GOAL OF THE EXERCISE
Please work out how many lines of the records contain the word "Luego", with case counting, and give only the number.

(Data excerpts)
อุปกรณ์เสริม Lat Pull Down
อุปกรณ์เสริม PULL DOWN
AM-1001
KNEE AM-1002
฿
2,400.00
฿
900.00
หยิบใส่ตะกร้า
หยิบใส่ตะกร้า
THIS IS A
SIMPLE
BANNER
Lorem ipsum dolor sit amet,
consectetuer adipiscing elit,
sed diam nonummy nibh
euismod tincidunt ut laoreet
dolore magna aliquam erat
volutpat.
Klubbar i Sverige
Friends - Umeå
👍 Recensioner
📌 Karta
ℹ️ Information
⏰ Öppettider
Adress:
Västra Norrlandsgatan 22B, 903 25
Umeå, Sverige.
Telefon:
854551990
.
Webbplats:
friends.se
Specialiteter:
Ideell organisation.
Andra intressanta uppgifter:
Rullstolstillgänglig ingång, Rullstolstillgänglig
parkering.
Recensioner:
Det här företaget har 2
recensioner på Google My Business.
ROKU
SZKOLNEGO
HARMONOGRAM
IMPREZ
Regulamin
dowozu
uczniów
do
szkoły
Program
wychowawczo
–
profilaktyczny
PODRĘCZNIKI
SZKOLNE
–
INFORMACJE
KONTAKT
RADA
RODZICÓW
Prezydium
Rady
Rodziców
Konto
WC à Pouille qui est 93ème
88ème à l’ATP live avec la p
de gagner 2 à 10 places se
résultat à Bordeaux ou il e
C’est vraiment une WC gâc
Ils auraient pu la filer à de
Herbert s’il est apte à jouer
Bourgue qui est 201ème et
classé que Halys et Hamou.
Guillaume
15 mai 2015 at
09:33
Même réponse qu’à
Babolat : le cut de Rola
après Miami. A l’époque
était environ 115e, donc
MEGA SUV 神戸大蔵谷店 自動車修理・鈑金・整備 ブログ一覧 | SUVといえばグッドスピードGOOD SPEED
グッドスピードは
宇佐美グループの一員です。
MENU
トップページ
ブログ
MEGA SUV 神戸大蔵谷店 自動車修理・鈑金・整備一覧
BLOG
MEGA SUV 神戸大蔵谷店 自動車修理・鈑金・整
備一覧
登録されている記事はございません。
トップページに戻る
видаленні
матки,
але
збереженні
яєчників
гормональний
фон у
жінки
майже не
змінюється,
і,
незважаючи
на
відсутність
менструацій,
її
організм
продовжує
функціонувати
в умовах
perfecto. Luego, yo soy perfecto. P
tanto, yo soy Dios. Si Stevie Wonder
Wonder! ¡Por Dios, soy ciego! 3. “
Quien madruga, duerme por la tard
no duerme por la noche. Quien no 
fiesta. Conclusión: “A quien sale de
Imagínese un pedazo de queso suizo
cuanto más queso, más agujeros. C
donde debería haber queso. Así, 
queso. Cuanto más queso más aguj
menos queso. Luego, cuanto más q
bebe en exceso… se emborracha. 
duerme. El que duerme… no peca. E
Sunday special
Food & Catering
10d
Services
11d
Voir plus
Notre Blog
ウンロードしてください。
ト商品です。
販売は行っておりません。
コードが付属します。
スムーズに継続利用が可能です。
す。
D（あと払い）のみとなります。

FINAL ANSWER
2